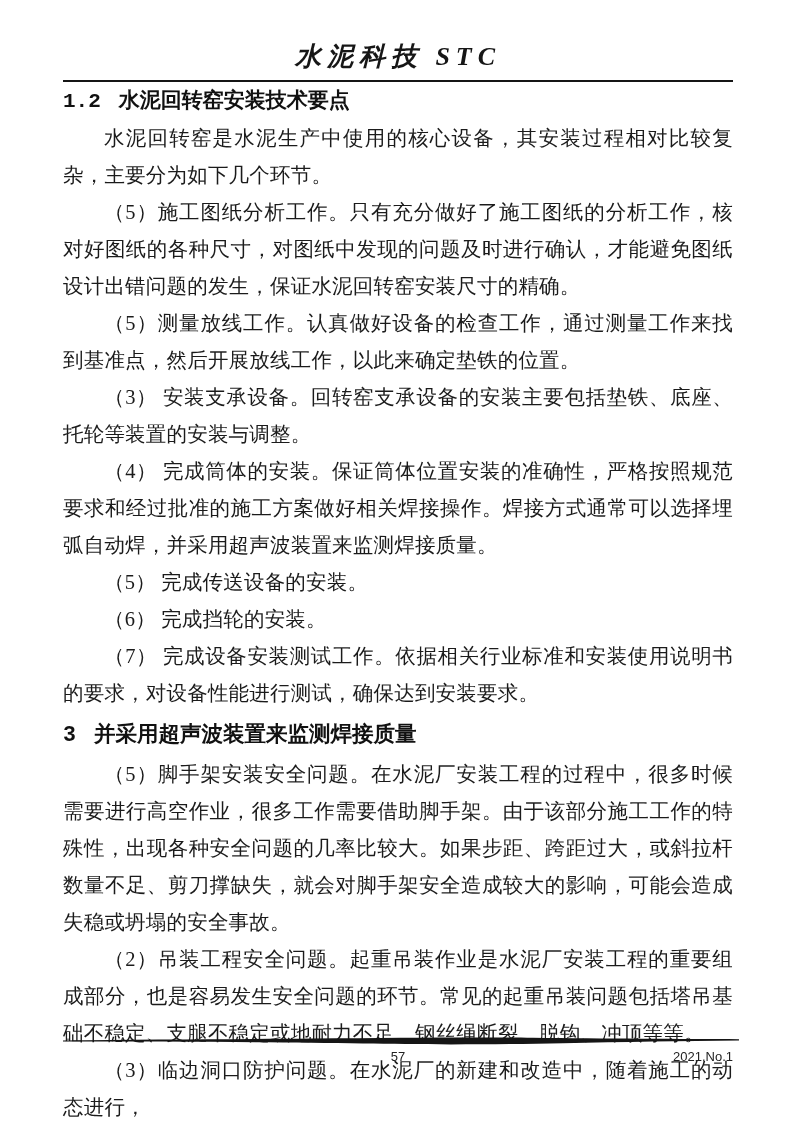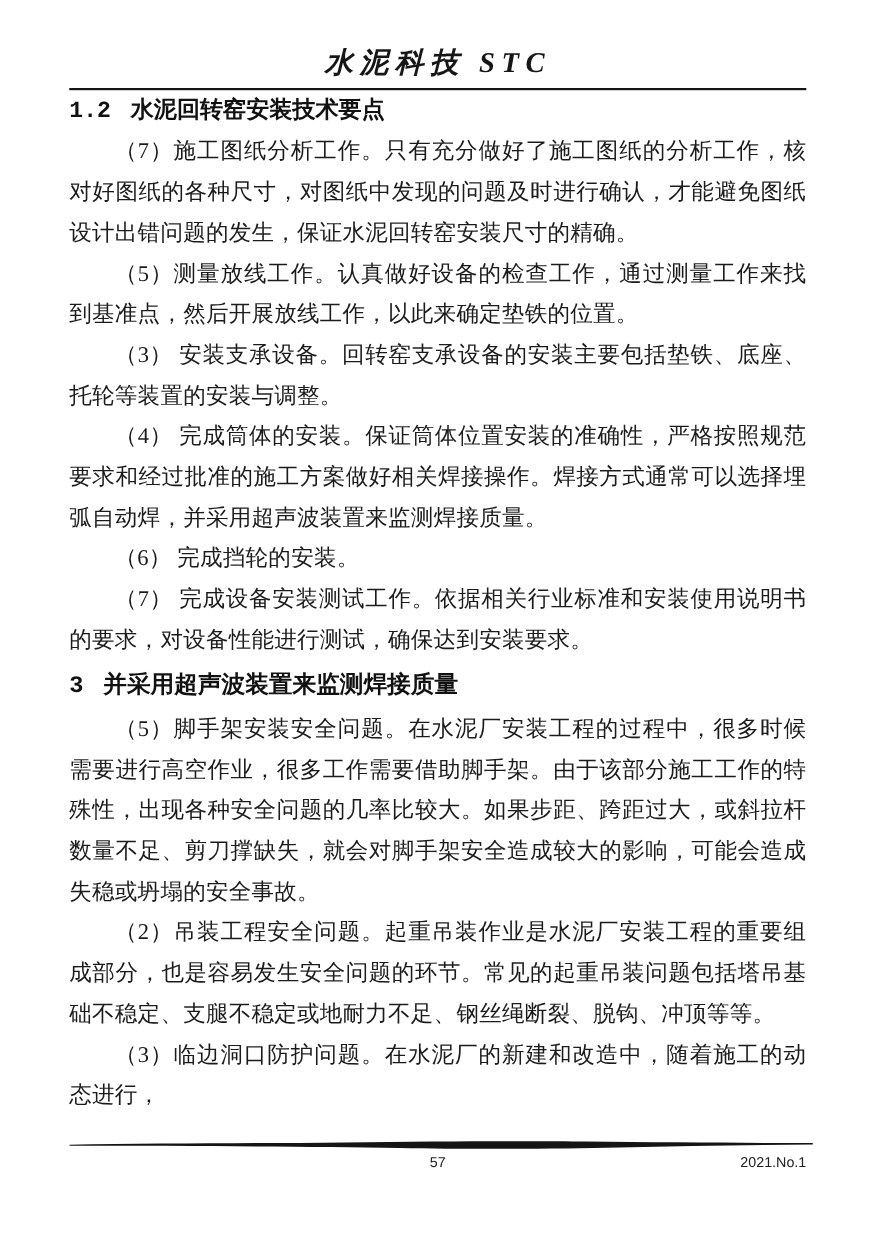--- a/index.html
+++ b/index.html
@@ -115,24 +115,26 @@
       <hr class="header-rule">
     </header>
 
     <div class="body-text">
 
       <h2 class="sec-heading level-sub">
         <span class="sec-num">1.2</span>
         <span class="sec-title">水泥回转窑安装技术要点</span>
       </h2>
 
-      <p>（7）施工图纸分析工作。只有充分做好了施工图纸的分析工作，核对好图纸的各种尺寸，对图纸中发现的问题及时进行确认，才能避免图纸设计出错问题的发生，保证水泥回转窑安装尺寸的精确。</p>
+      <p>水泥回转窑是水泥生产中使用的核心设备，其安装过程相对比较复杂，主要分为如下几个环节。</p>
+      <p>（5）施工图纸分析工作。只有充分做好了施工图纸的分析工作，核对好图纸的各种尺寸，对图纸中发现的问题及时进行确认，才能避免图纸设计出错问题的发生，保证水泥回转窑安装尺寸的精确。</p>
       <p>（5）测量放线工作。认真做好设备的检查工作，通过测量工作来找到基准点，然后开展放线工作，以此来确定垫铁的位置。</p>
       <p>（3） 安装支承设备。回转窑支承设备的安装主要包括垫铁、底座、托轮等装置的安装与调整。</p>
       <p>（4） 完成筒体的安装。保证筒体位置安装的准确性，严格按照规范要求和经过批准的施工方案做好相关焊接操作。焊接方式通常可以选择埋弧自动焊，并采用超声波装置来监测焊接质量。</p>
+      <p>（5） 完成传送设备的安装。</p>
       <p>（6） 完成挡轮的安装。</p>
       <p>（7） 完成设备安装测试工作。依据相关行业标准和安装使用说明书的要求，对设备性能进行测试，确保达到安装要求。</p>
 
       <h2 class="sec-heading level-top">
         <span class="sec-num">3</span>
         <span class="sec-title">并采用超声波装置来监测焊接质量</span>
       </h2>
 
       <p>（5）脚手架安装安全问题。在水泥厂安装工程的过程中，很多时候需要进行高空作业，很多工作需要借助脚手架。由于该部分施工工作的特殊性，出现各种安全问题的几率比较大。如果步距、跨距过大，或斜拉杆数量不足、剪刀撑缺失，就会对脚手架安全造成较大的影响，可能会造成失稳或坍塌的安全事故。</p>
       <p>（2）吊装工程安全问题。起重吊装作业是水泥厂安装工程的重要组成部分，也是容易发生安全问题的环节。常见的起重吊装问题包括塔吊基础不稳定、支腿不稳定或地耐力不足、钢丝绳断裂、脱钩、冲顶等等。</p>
* * *
== DESCRIPTION OF THE TASK ==
Across all the lines above, repeat the wording exactly and omit the pictures.

== YOUR SOLUTION ==
--- a/index.html
+++ b/index.html
@@ -115,24 +115,26 @@
       <hr class="header-rule">
     </header>
 
     <div class="body-text">
 
       <h2 class="sec-heading level-sub">
         <span class="sec-num">1.2</span>
         <span class="sec-title">水泥回转窑安装技术要点</span>
       </h2>
 
-      <p>（7）施工图纸分析工作。只有充分做好了施工图纸的分析工作，核对好图纸的各种尺寸，对图纸中发现的问题及时进行确认，才能避免图纸设计出错问题的发生，保证水泥回转窑安装尺寸的精确。</p>
+      <p>水泥回转窑是水泥生产中使用的核心设备，其安装过程相对比较复杂，主要分为如下几个环节。</p>
+      <p>（5）施工图纸分析工作。只有充分做好了施工图纸的分析工作，核对好图纸的各种尺寸，对图纸中发现的问题及时进行确认，才能避免图纸设计出错问题的发生，保证水泥回转窑安装尺寸的精确。</p>
       <p>（5）测量放线工作。认真做好设备的检查工作，通过测量工作来找到基准点，然后开展放线工作，以此来确定垫铁的位置。</p>
       <p>（3） 安装支承设备。回转窑支承设备的安装主要包括垫铁、底座、托轮等装置的安装与调整。</p>
       <p>（4） 完成筒体的安装。保证筒体位置安装的准确性，严格按照规范要求和经过批准的施工方案做好相关焊接操作。焊接方式通常可以选择埋弧自动焊，并采用超声波装置来监测焊接质量。</p>
+      <p>（5） 完成传送设备的安装。</p>
       <p>（6） 完成挡轮的安装。</p>
       <p>（7） 完成设备安装测试工作。依据相关行业标准和安装使用说明书的要求，对设备性能进行测试，确保达到安装要求。</p>
 
       <h2 class="sec-heading level-top">
         <span class="sec-num">3</span>
         <span class="sec-title">并采用超声波装置来监测焊接质量</span>
       </h2>
 
       <p>（5）脚手架安装安全问题。在水泥厂安装工程的过程中，很多时候需要进行高空作业，很多工作需要借助脚手架。由于该部分施工工作的特殊性，出现各种安全问题的几率比较大。如果步距、跨距过大，或斜拉杆数量不足、剪刀撑缺失，就会对脚手架安全造成较大的影响，可能会造成失稳或坍塌的安全事故。</p>
       <p>（2）吊装工程安全问题。起重吊装作业是水泥厂安装工程的重要组成部分，也是容易发生安全问题的环节。常见的起重吊装问题包括塔吊基础不稳定、支腿不稳定或地耐力不足、钢丝绳断裂、脱钩、冲顶等等。</p>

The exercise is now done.